WHAT IS EXPECTED
Set down every record below exactly as it stands, with the pictures omitted.

RAW DATA

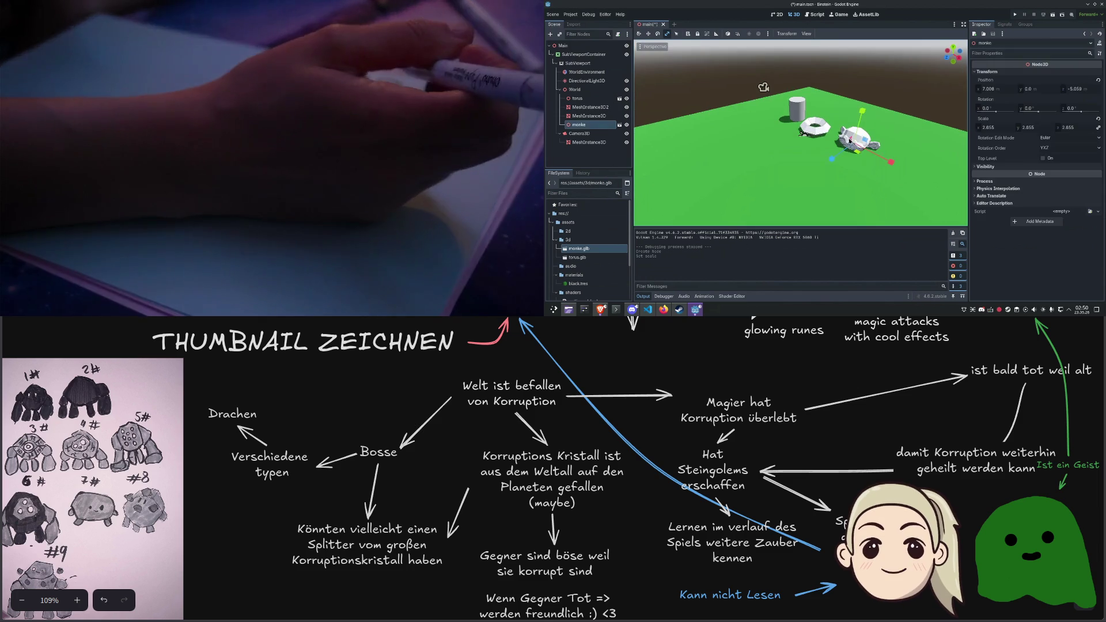
drag(862, 111, 864, 92)
drag(884, 154, 852, 121)
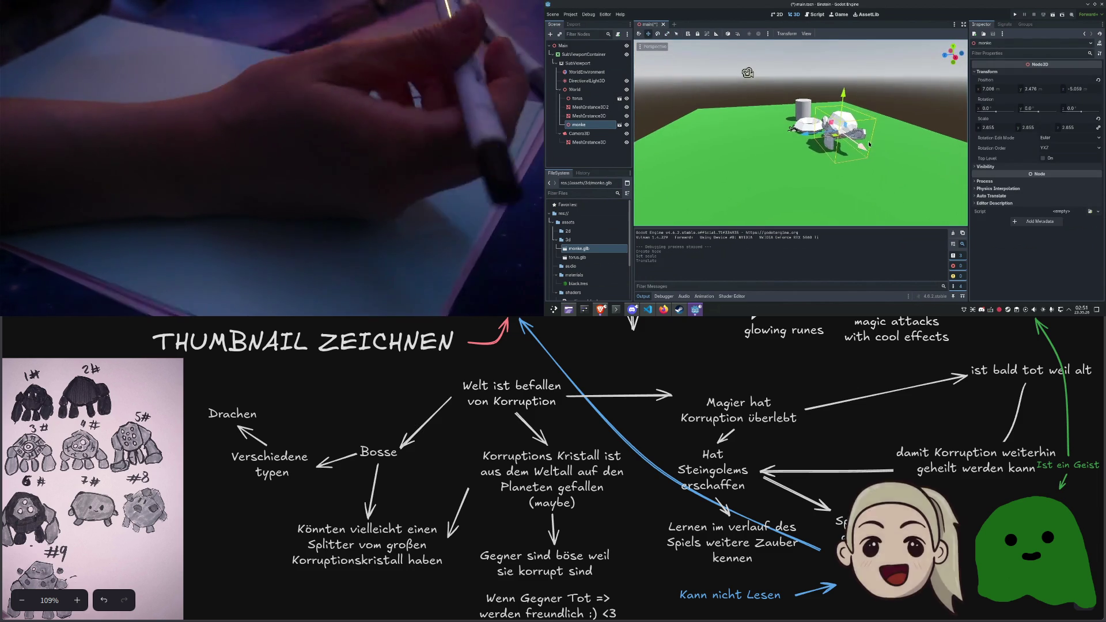
key(e)
drag(844, 114, 844, 105)
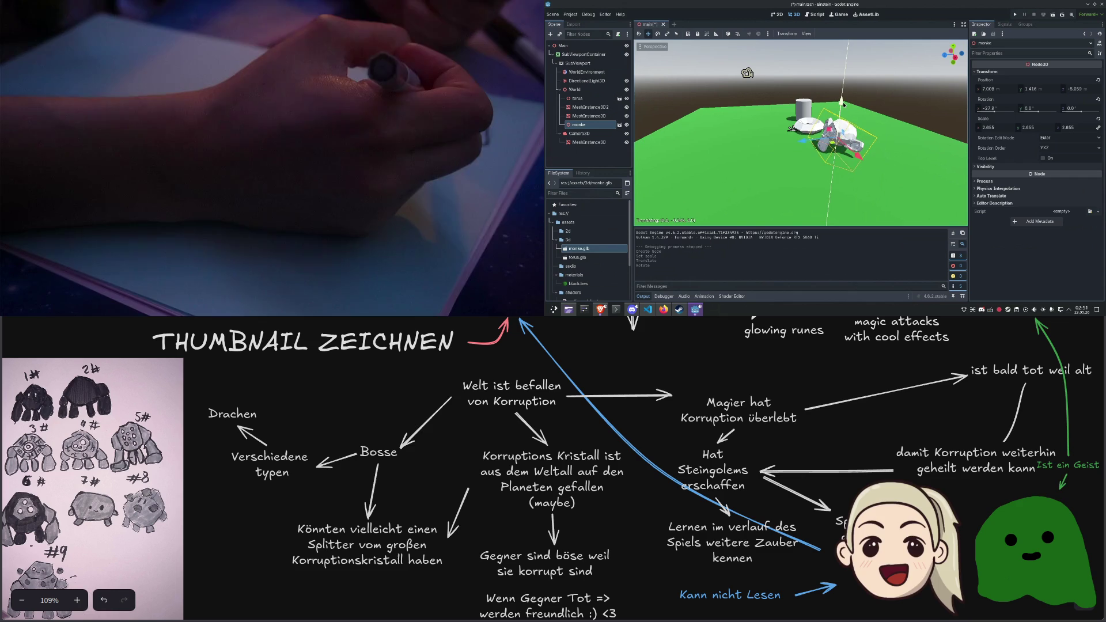
key(F5)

WORKED SOLUTION
drag(862, 111, 864, 92)
drag(884, 154, 852, 121)
key(e)
drag(844, 114, 844, 105)
key(F5)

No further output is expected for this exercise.